Sigma 70-300 APO MACRO DG - Un piqué normal pour un téléobjectif
Les données BxU (la mesure du piqué par DO Labs) ne sont pas excellentes aux ouvertures maximales pour les trois focales comparées. La meilleure ouverture sera F11 à 70 et 140 mm et de loin ! A 300 mm, les valeurs s'effondrent encore et F8 sera la plus piquée. Si ces valeurs sont assez faibles sur le banc d'essai, il faut les mettre en corrélation avec les focales élevées du zoom qui sont toujours moins piquées qu'un bon 50 mm focale fixe. Les photos sont en général assez bonnes, ce n'est pas un objectif pro et à ces focales élevées, il serait illusoire de retrouver les performances que l'on connaît dans des focales plus usuelles.
CONCLUSION
A environ 300 euros, ce mégazoom 70-300 APO MACRO DG vous en donne largement pour votre argent. Sa construction solide et ses performances optiques en font un objectif de qualité, dont l'autofocus ne démérite pas, sans pour autant égaler un système à motorisation interne comme les Canon USM. Cette absence d'USM/HSM se fait surtout sentir au niveau du bruit de mise au point. Monté sur un reflex numérique, pour lesquels il est optimisé, ses focales de 112-480 mm en font un objectif très intéressant pour son prix. Reste que sans stabilisateur d'image, étant donné les ouvertures assez modestes, il faudra faire attention. Cependant, monté sur un reflex numérique Konica Minolta, il sera de facto stabilisé par le système Anti-Shake intégré au boîtier. Sinon, pour au moins le double de son prix, on peux regarder du côté du Canon 90-300 IS USM qui bénéficie des deux choses qui manquent au Sigma : le stabilisateur optique et la motorisation silencieuse et rapide USM. Mais il faudra doubler le prix et on atteint alors un tarif d'au moins 600 euros pour des performances optiques que l'on sait peu impressionnantes. Ce Sigma 70-300 APO MACRO DG bénéficie d'un traitement optique optimisant ses performances sur un reflex numérique. Il est tarifé environ 50 euros de plus que son équivalent non optimisé. Nous avons pu nous rendre compte sur la banc d'essai DxO Analyzer que ce traitement porte ses fruits au niveau de l'aberration chromatique. Mais la version argentique que l'on trouve aux alentours de 230 euros est aussi un choix sensé car ses performances optiques ne sont plus à prouver et à ce tarif, l'affaire est encore meilleure.

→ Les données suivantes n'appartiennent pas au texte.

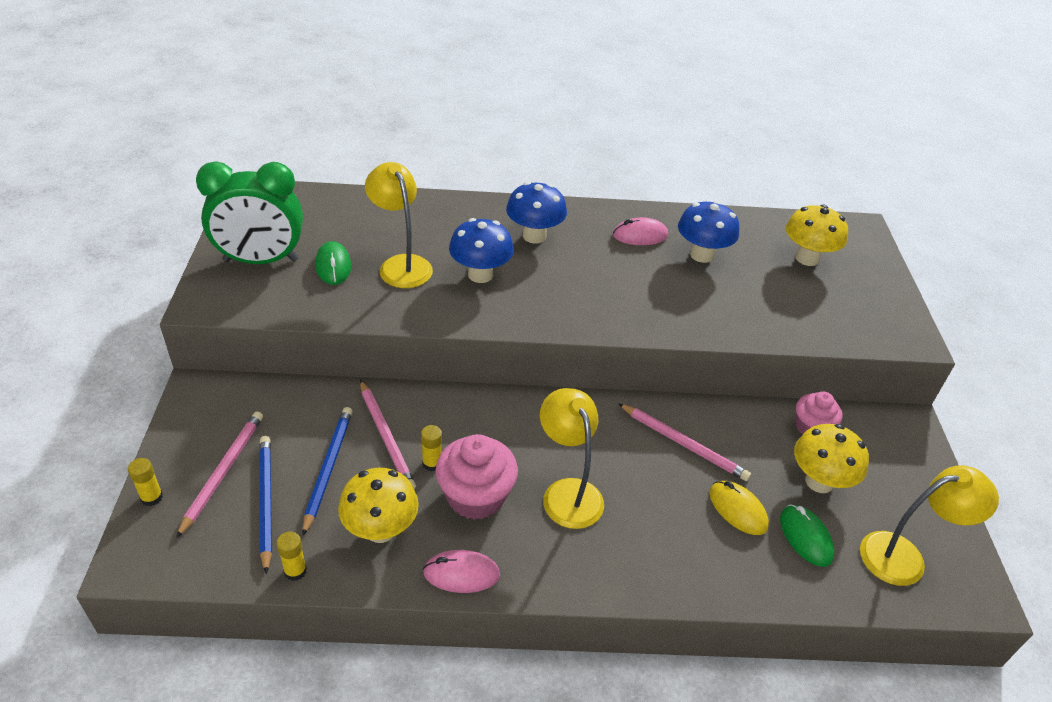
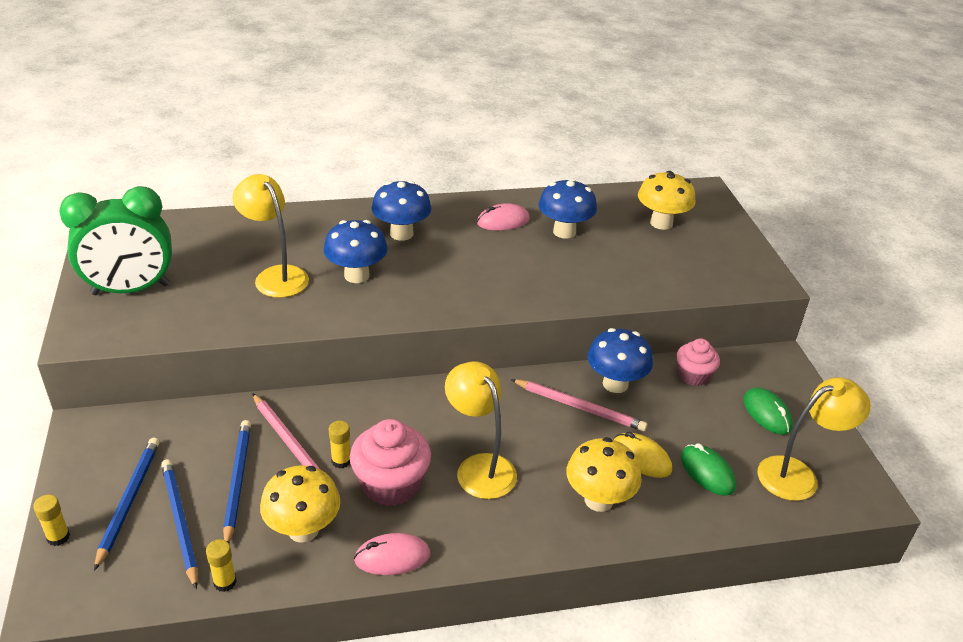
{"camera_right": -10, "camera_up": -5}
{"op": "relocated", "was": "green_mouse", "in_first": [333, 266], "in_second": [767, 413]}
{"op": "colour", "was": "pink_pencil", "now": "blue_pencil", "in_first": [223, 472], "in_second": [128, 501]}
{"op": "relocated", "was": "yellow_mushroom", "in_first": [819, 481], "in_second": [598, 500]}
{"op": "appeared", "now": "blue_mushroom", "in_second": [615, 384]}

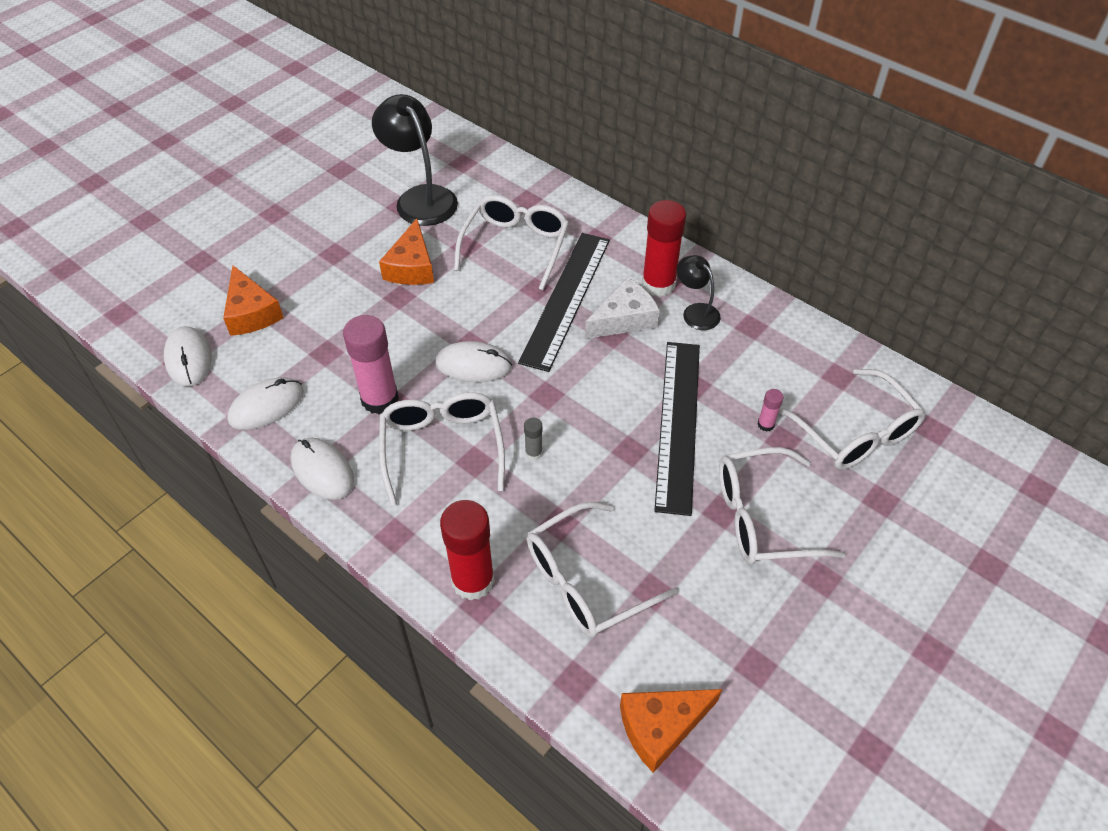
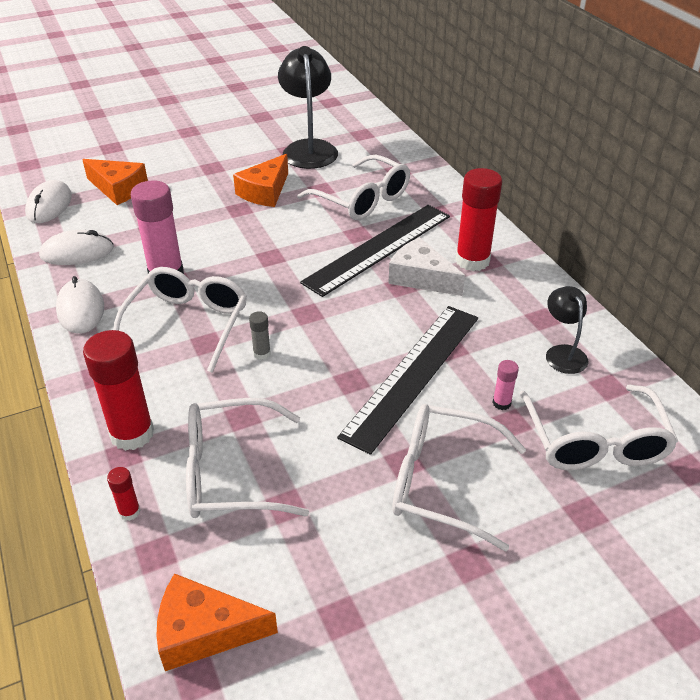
{"camera_right": 25, "camera_up": -10}
{"op": "spun", "was": "white_glasses", "in_first": [515, 246], "in_second": [363, 200], "clockwise": 90}
{"op": "relocated", "was": "black_lamp", "in_first": [696, 312], "in_second": [563, 353]}
{"op": "spun", "was": "orange_cheese", "in_first": [251, 313], "in_second": [118, 189], "clockwise": -60}
{"op": "spun", "was": "white_cheese", "in_first": [624, 319], "in_second": [421, 278], "clockwise": -135}
{"op": "missing", "was": "white_mouse", "in_first": [473, 365]}
{"op": "appeared", "now": "red_glue_stick", "in_second": [129, 512]}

Sigma 70-300 APO MACRO DG - Pour qui ?
Le débutant : si vous avez un reflex numérique et que vous débutez en photo, alors un 18-125 mm couvrira vos besoins et vous n'aurez qu'un seul objectif ce qui est pratique. Le 70-300 serait peut-être un peu superflu. Mais si vous avez le budget, vous serez enchantés.

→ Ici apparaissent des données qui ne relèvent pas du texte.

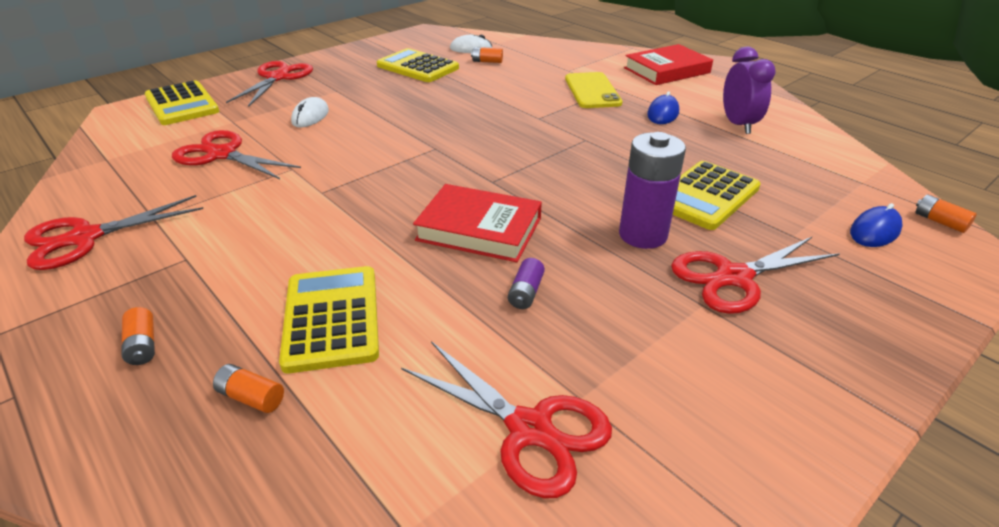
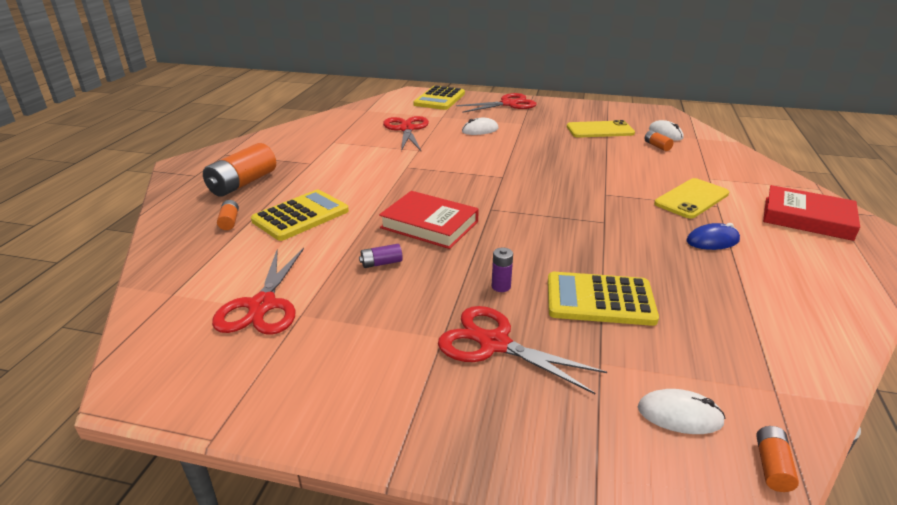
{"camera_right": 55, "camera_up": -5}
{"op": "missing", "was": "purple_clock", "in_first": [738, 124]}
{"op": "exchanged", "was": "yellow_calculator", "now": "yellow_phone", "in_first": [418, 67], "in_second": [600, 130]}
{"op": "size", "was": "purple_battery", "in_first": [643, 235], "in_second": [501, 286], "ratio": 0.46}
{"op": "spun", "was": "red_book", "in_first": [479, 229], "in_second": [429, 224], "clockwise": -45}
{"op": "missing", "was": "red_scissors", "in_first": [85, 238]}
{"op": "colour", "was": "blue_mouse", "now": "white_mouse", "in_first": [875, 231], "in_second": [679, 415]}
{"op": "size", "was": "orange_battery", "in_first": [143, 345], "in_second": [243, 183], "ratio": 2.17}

L'expert : EN fonction de la fréquence d'utilisation et du contexte, l'absence d'IS et d'USM sera, ou non, un handicap. En tout cas les performances optiques du 706300 APO MACRO DG sont au RDV et vous aurez de quoi jouer avec.
Le Pro : Pour une utilisation très occasionnelle il peut convenir, sinon, bien entendu, il faudra se tourner vers une série L du type 70-200 IS USM (F2,8) mais y mettre à peu près 2200 euros, nous sommes là dans une autre dimension.